Rosa, Sophie K. Radical Intimacy (p. 4). Pluto Press.

Capitalism has disconnected and disassociated us from each other. We must return to human scale connection, care, and community. Let us gather around the campfire in radical intimacy.

My use of ‘intimate’ draws upon all these understandings to compose a rubric that includes connection, care and community; put another way: relationships, social reproduction and kinship.

Rather, ‘radical’ is used to refer to political radicalism: a politics with imagination and abolitionism at its core, that seeks to transform the world by getting to the root of why things are the way they are under capitalism.

In this way, ‘radical intimacy’ aims to get to the root of intimacy as we know it. It explores the ways capitalism psychically and materially predetermines, infiltrates and thwarts our intimate lives.

Rosa, Sophie K. Radical Intimacy (p. 2, 3, 4). Pluto Press.

Radical intimacy considers, as the scholar and filmmaker Susan Stryker writes, how the state and its ideologies often ‘regulate bodies, in ways both great and small, by enmeshing them within norms and expectations that determine what kinds of lives are deemed livable or useful and by shutting down the space of possibility and imaginative transformation where peoples’ lives begin to exceed and escape the state’s use for them’.3 Radical intimacy insists that to remake the world we must pay attention to connection, care and community as sites of struggle. Doing so could bring us closer – to ourselves and to each other – in ways that fuel our struggles towards revolutionary horizons.

Rosa, Sophie K. Radical Intimacy (p. 4). Pluto Press.

Foreground connection, care and community.

I am often struck by the dangerous narcissism fostered by spiritual rhetoric that pays so much attention to individual self-improvement and so little to the practice of love within the context of community.

bell hooks

Foregrounding connection, care and community in our political analyses and action can be powerful.

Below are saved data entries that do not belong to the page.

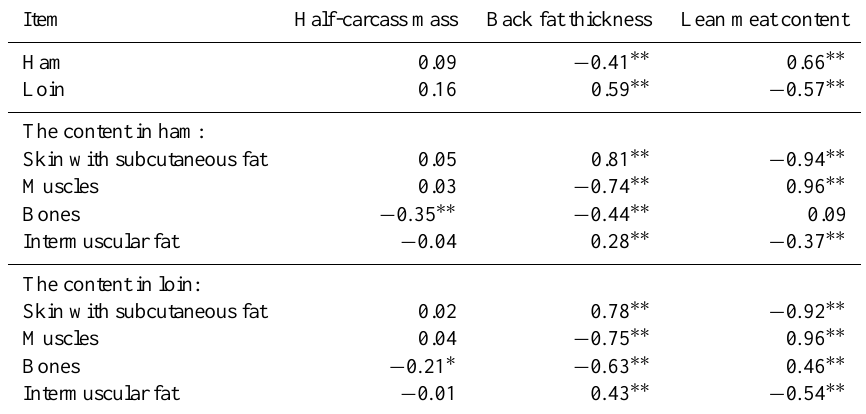
Table 4. The Pearson’s correlation between the half-carcass mass, back fat thickness and lean meat content for the studied parameters.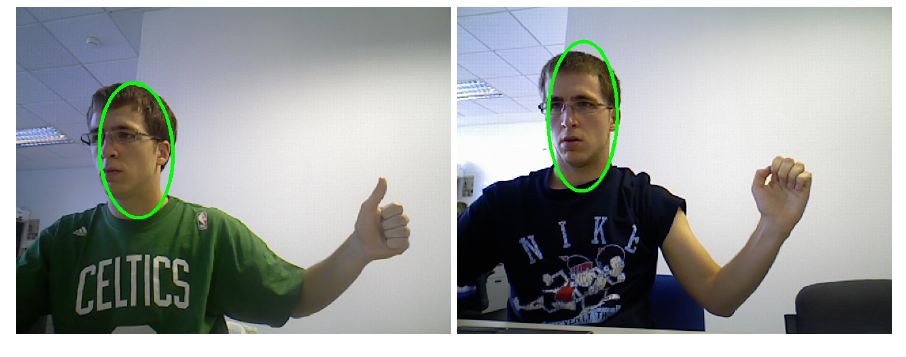
Figure 2. Skin region classification: Detection of blobs that correspond to human faces.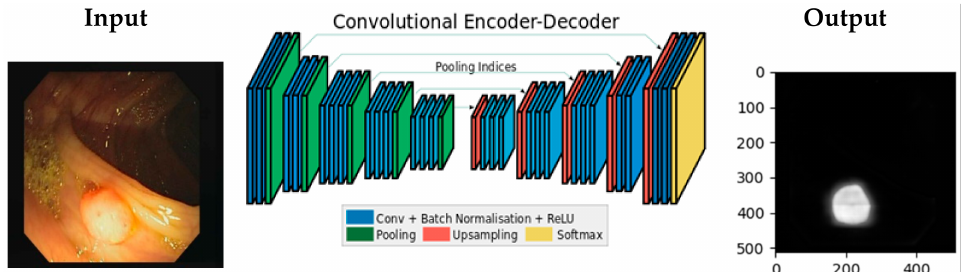
Figure 3. Convolutional encoder-decoder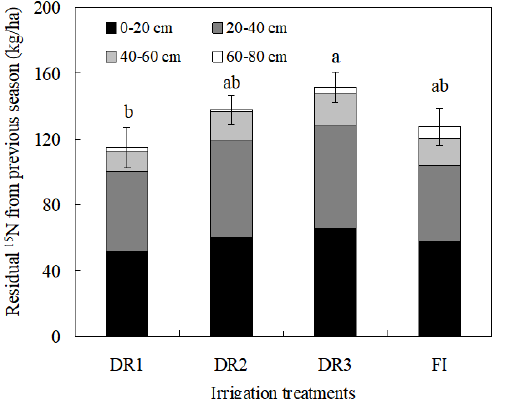
Figure 3. The amount of soil residual 15 N from the previous season and its distribution in different soil layers (DR1, DR2, and DR3 mean the lower irrigation limits of 75%, 65%, and 55% accounting for the field capacity, separately. FI represents furrow irrigation treatment using the same irrigation regime as DR2. The data in the Figure are mean ± SD. The different letters (a, b) indicate significant differences at the level of 0.05 according to Duncan’s multiple range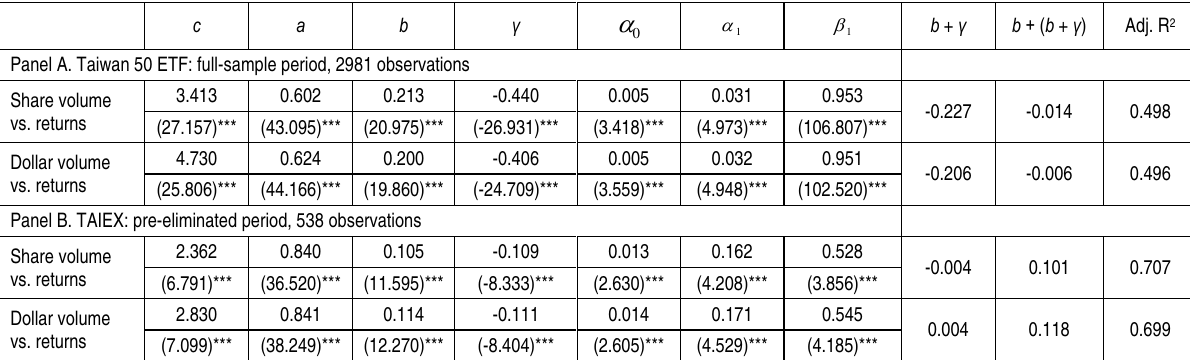
Table 4. GARCH (1,1) estimates of volume-signed return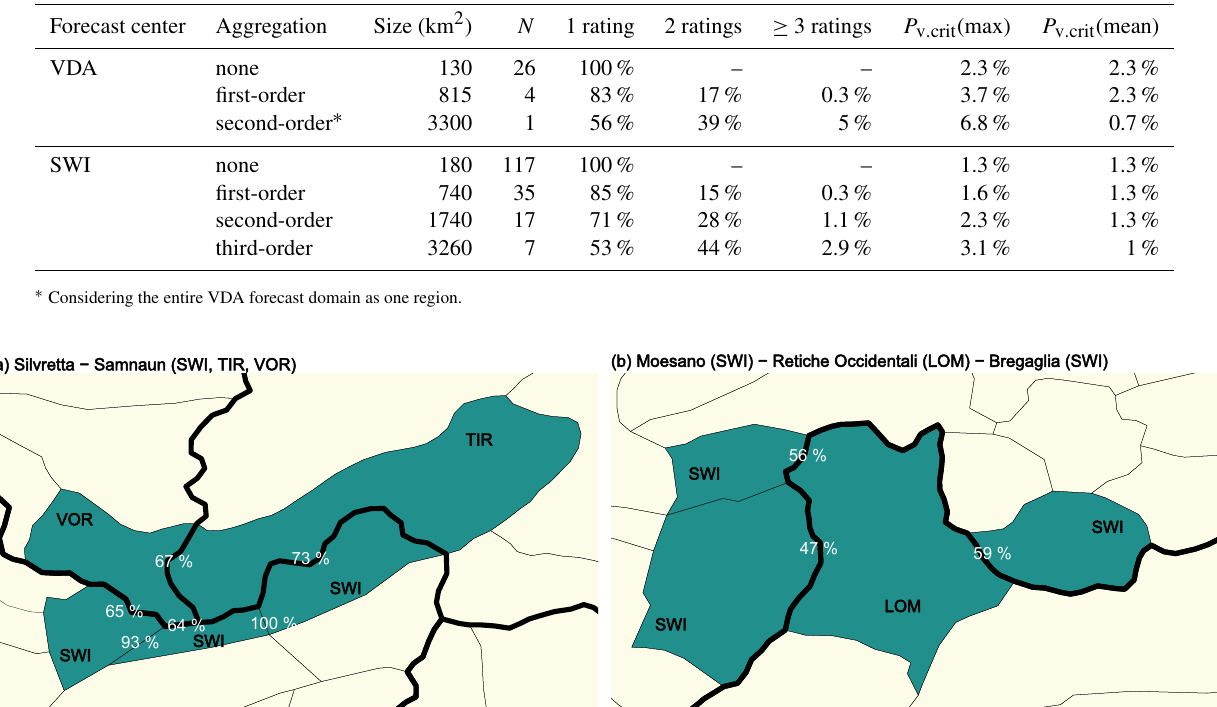
Table 6. Variability in danger ratings and the proportion of forecasts with danger levels 4 – high or 5 – very high ( P v . crit ) assuming different aggregation levels as the given spatial resolution for danger level communication. The aggregation level none indicates the currently used spatial resolution. The aggregated median size and number ( N ) of regions within the forecast domain are indicated. P v . crit (max) assumes the communication of the highest danger rating per region, and P v . crit (mean) the spatially most relevant danger rating.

Our intimate lives are the source of our heaviest sufferings and most relieving joys, and present ardent opportunities for transformation. Our intimate experiences, feelings and longings give our lives meaning. They can give us reasons to stay alive. The reality, though, is that intimacy in the world as we know it is often lacking. As the cultural theorist Lauren Berlant has said: ‘It’s a heartbreak that the world isn’t worth … our attachment to it, that it gives us objects or ways of life or forms of life that are constantly betraying us.’ Our normative modes of relating and living often fall short – both in meeting our intimate needs and in allowing us to form and build the kinds of relationships that could support our struggles for a future of abundance, rather than recreate the privation of the status quo.

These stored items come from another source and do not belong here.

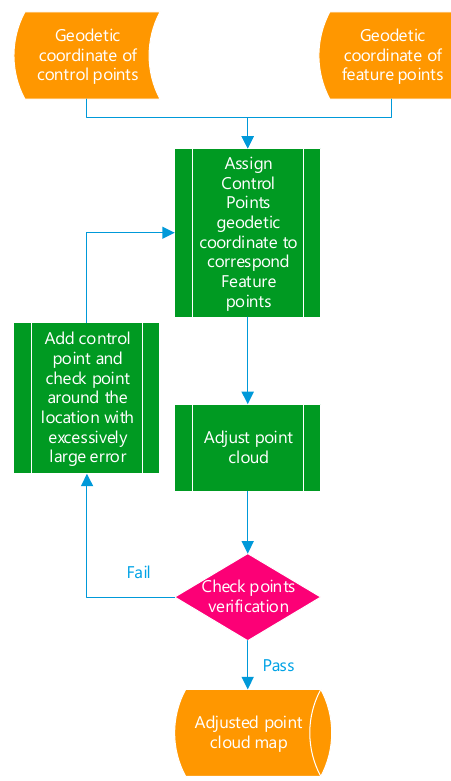
Figure 14. Point cloud adjustment via control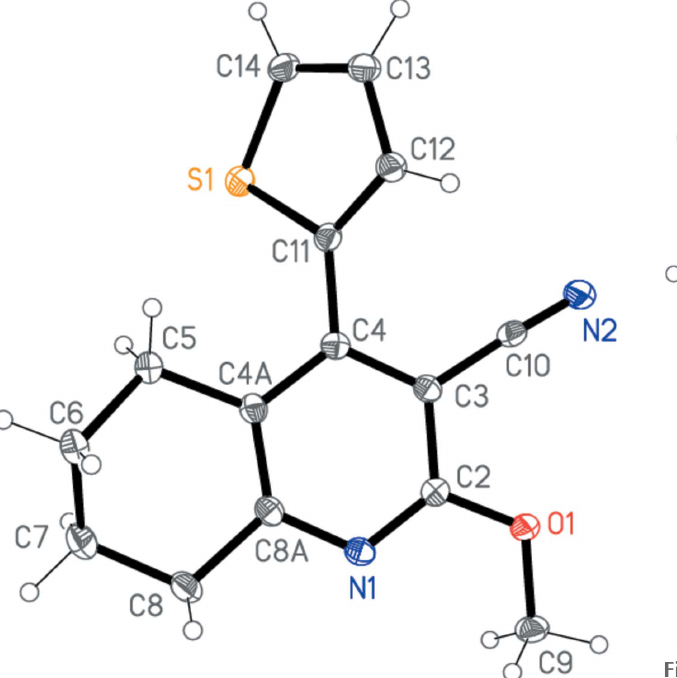
Figure 1 The molecule of 1a in the crystal. Ellipsoids represent 50% probability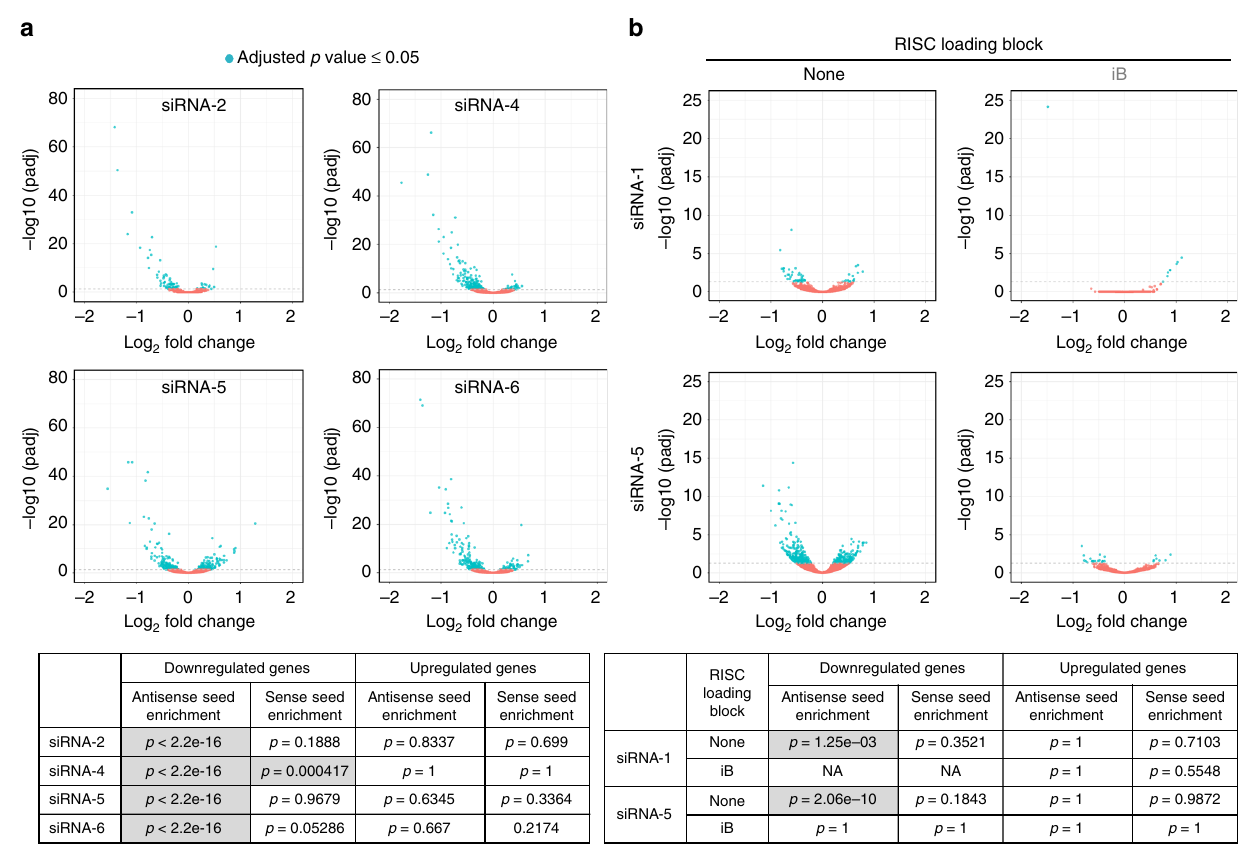
Fig. 5 siRNA off-targets are enriched for seed complementarity in vitro and in vivo. a Volcano plots depicting global gene expression changes in rat hepatocytes at 24 h after transfection with 10 nM of GalNAc-siRNAs of four different sequences. Enrichment of the seed region complementarity in 3 ′ UTRs is tabulated. N = 3 technical replicates. b Volcano plots depicting global gene expression changes in rat liver at 24 h after subcutaneous administration of GalNAc-siRNAs at 50 mg/kg. Two parent GalNAc-siRNAs and their RNAi-inactive versions blocked with inverted abasic (iB) caps are shown. Enrichment of the seed region complementarity in 3 ′ UTRs is tabulated. Blue points, adjusted p ≤ 0.05; red points, adjusted p > 0.05; N = 3 males (6 – 8 weeks old) per group. The adjusted p -value for fold change was calculate in DESeq2 using the Wald test with multiple test correction. Seed enrichment p -value was calculated using the Fisher ’ s exact test. The variance was similar between groups that were statistically compared. iB, inverted abasic; NA, not applicable ( p -values could not be calculated due to absence of downregulated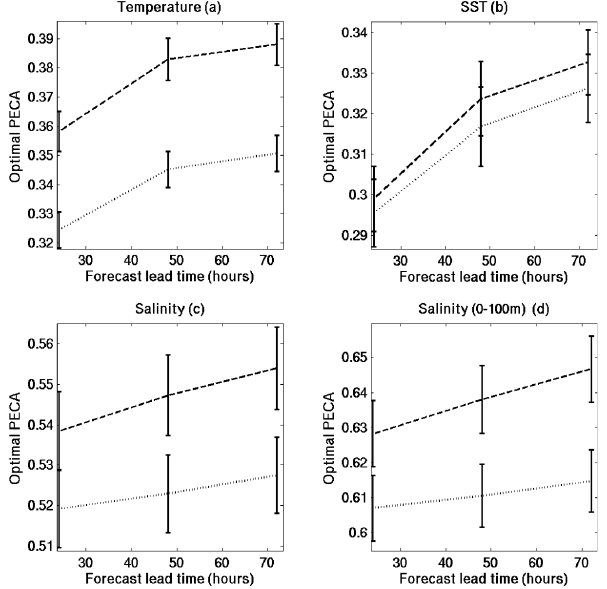
Fig. 4. Optimal PECA as a function of forecast lead time for ensembles r (dotted) and q (dashed) for temperature in full observation space (a) , surface temperature (b) , salinity in full observation space (c) , and salinity in layer between 0 and 100m (d) . Error bars based on the standard error indicate the confidence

The intimate realm is devalued on the left today, both in mainstream and radical ambits. This neglect not only overlooks the terrain’s latent power for political movements, but sidelines many liberation struggles. For example, traditional labour organising mostly ignores social reproduction such as care work – paid or unpaid – which is largely done by women, especially racialised and migrant women, often in private homes. Ignoring or diminishing the importance of the intimate realm, too, devalues the experiences of trans and queer people, for whom normative intimate forms, such as heteronormative relationships and the nuclear family, are often exclusionary and oppressive. Revaluing intimacy, then, becomes a strategy to resist heteropatriarchy, which underpins capitalism, and therefore to strengthen our revolutionary movements.

A political commitment to the intimate realm also counterposes capitalism’s dictate that existence is about work and not much more. Indeed, whilst worker organising is at the core of anti-capitalism, a reduction of our politics to labour struggles and little else not only implies a resignation to ‘life as work’ but disregards the fact that many people cannot or do not labour for a wage.

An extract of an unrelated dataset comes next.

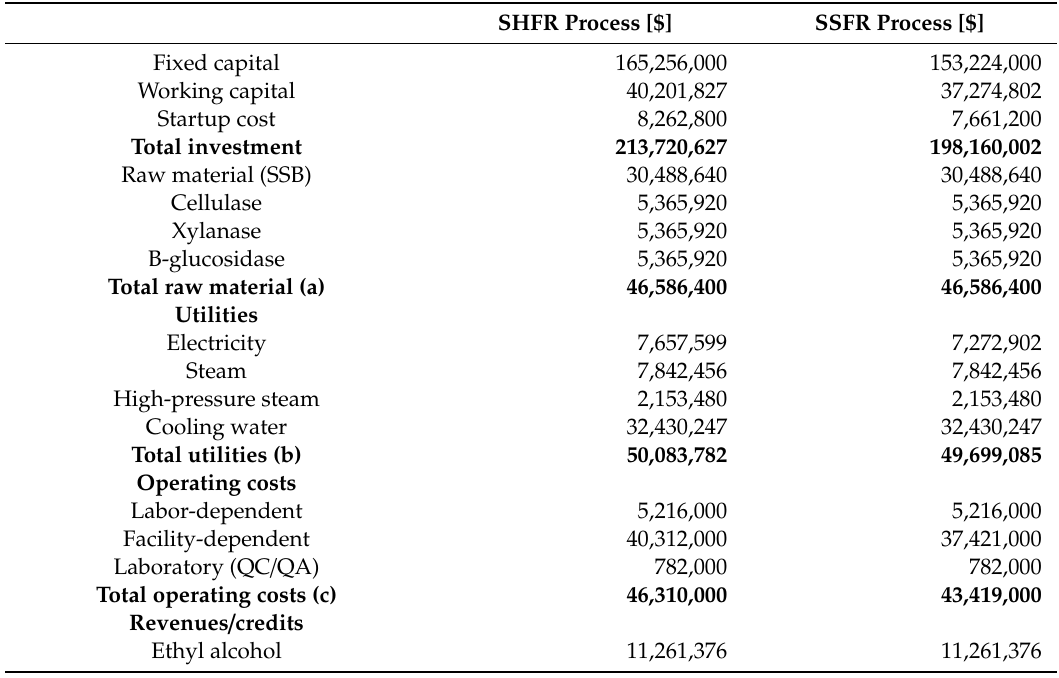
Table 2. Cost comparison of butanol production from SSB employing separate hydrolysis, fermentation, recovery (SHFR), and simultaneous saccharification, fermentation, and recovery (SSFR)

Rosa, Sophie K. Radical Intimacy (pp. 7-8). Pluto Press.

Mutual Entwinement

We gotta keep each other alive any way we can ’cause nobody else is goin’ do it.

Larry Mitchell

Intimacy holds radical potential because it is the kernel of being alive. Being conscious of the ways the world shapes, stifles and crushes this kernel, then, is crucial to its transformation. Perhaps because intimacy is so essential to our being, it can be difficult to imagine it being otherwise. Let us feed, and feed on, utopian horizons; let us come together in seizing our desires from the clutches of capitalism. Because we need stronger bonds – to hold each other together, and to keep the world from falling apart. Our mutual entwinement must be careful, spacious and supple, with no single knot tied too tight. In this macramé of loving design, we might find the wisdom, purpose and strength we need, to weave new worlds.

Rosa, Sophie K. Radical Intimacy (pp. 172-173). Pluto Press.